Choosing a great idea and sticking to it also means making choices. We cannot go everywhere at once; we cannot do all that people ask us to do. Let us say more: we cannot excel in all areas. Even now, we can see how uneven and lopsided our development has become. To fulfil all that people want to do would mean to exacerbate this unevenness: many people's personal and corporate business plans are many times at cross purposes with those of others.

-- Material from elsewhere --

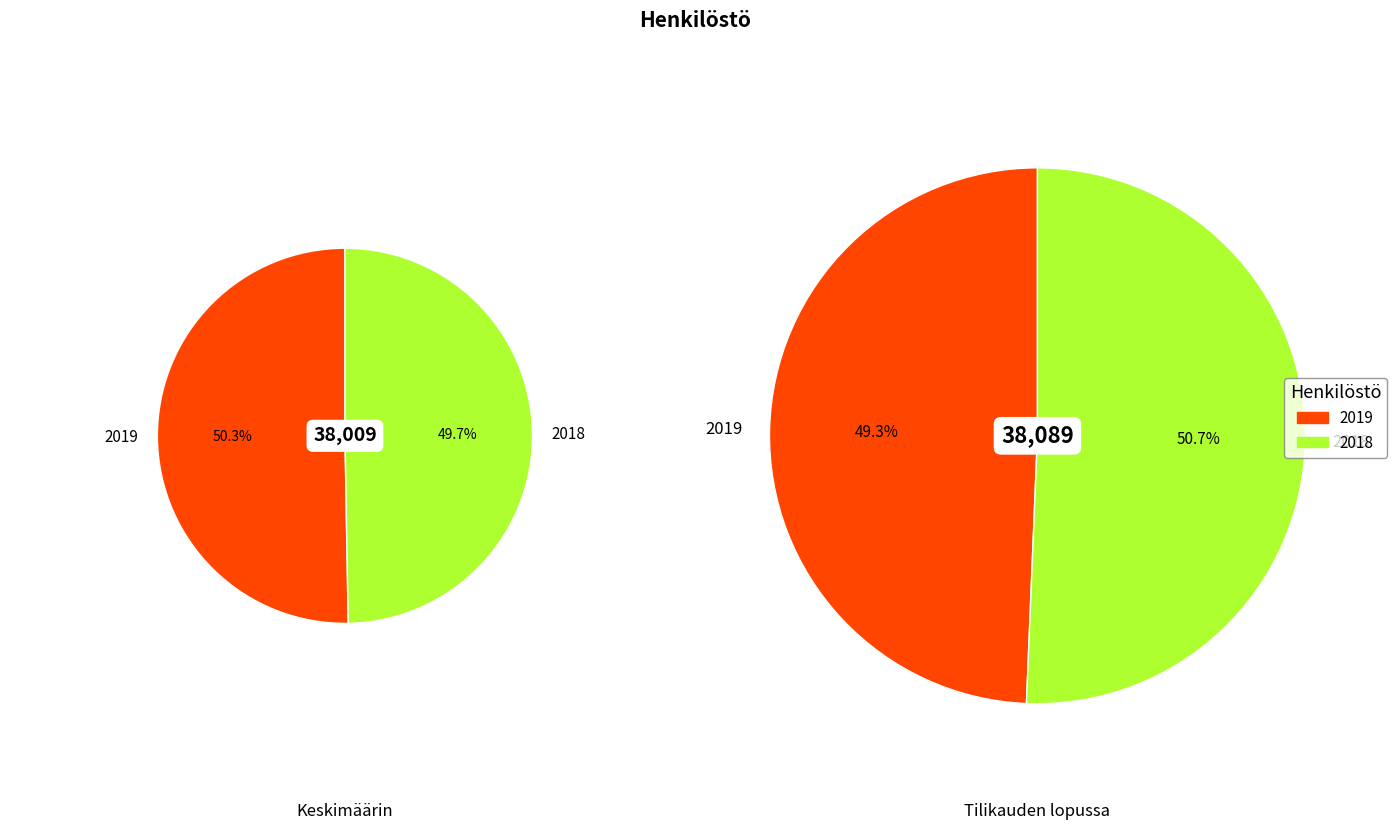

Between 2019 and 2018, which series saw the biggest shift?

Tilikauden lopussa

This, too, is one other reason why a great, over-riding, unifying idea must be created and always kept in focus.

Let not this island country be for ever the land of lost hopes, of great ideas that went astray, of dreams that turned sour and of governments whose great idea turned out to be made of cardboard.

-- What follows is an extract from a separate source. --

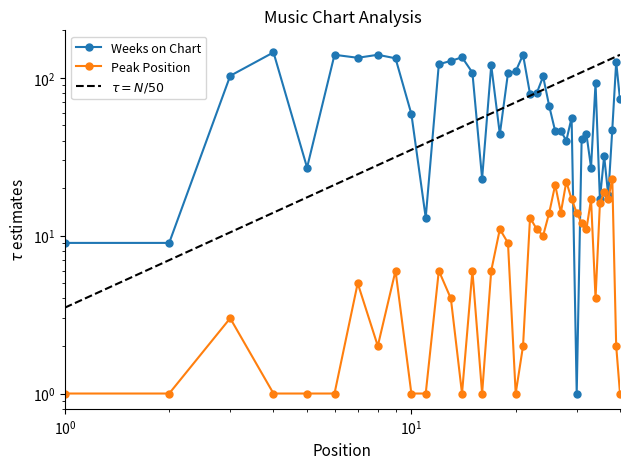

After their last crossing, which series has the higher values: Peak Position or Weeks on Chart?

Weeks on Chart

The present government has no lack of models that can inspire it: George Borg Olivier had Independence to drive him forward, and once he achieved it his government ran out of ideas. Eddie Fenech Adami had joining the EU - and he like Moses left before the Promised Land was reached. Dom Mintoff had all sorts of great ideas, not all beneficial, and he got them all, with conflicting results among the split population.

People judge by what they see, by how it hits them. Speaking to them about SmartMalta when they see the kasbah-like atmosphere of City Gate, for instance, on a daily basis will not cut ice. Nor speaking of a Malta that excels in IT only to find the government's own website showing very clear signs of neglect and shoddiness (they corrected it last week after it was pointed out by this paper). Nor boasting of a hi-tech Malta and having people queue to get an Internet connection during the election campaign only to then find Malta is one of the lowest for Internet access in the whole EU.

If there is one simple solution to all this and more, it is education, more education, and even more education. Here's something for Dr Gonzi to put in his pipe and smoke it: it is only by making huge, discernible, quantifiable, improvements in education that we can really see our people change for the better, be better equipped to take up the challenges of the coming years and to really, really realise the potential in the Smart City idea.

Smart City is a vision of excellence but a nation that does not strive to be excellent will have thrown away a truly unique and unrepeatable opportunity.